(Stored records)
---------------

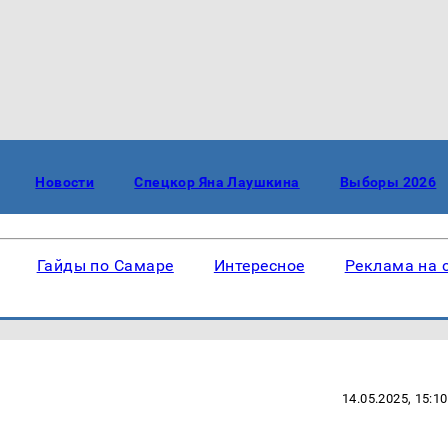
Новости
Спецкор Яна Лаушкина
Выборы 2026
Гайды по Самаре
Интересное
Реклама на 
14.05.2025, 15:10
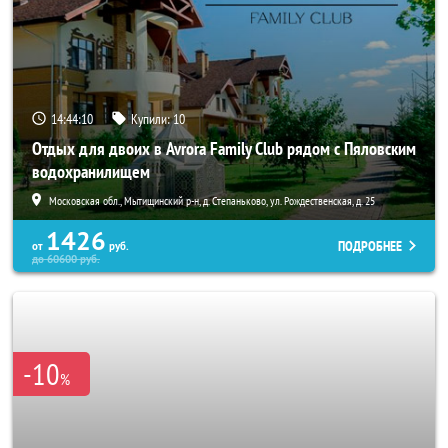
14:44:08
Купили:
10
Отдых для двоих в Avrora Family Club рядом с Пяловским
водохранилищем
Московская обл., Мытищинский р-н, д. Степаньково, ул. Рождественская, д. 25
1426
ПОДРОБНЕЕ
от
руб.
до
60600
руб.
-10
%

---------------

_WHAT YOU SHOULD DO_
Please output every line of text from the items above as a Markdown table with the columns "Row" and "Line", numbering the rows and skipping blank lines. Leave the pictures out.

_SOLVED EXERCISE_
| Row | Line |
|---|---|
| 1 | Новости |
| 2 | Спецкор Яна Лаушкина |
| 3 | Выборы 2026 |
| 4 | Гайды по Самаре |
| 5 | Интересное |
| 6 | Реклама на  |
| 7 | 14.05.2025, 15:10 |
| 8 | 14:44:08 |
| 9 | Купили: |
| 10 | 10 |
| 11 | Отдых для двоих в Avrora Family Club рядом с Пяловским |
| 12 | водохранилищем |
| 13 | Московская обл., Мытищинский р-н, д. Степаньково, ул. Рождественская, д. 25 |
| 14 | 1426 |
| 15 | ПОДРОБНЕЕ |
| 16 | от |
| 17 | руб. |
| 18 | до |
| 19 | 60600 |
| 20 | руб. |
| 21 | -10 |
| 22 | % |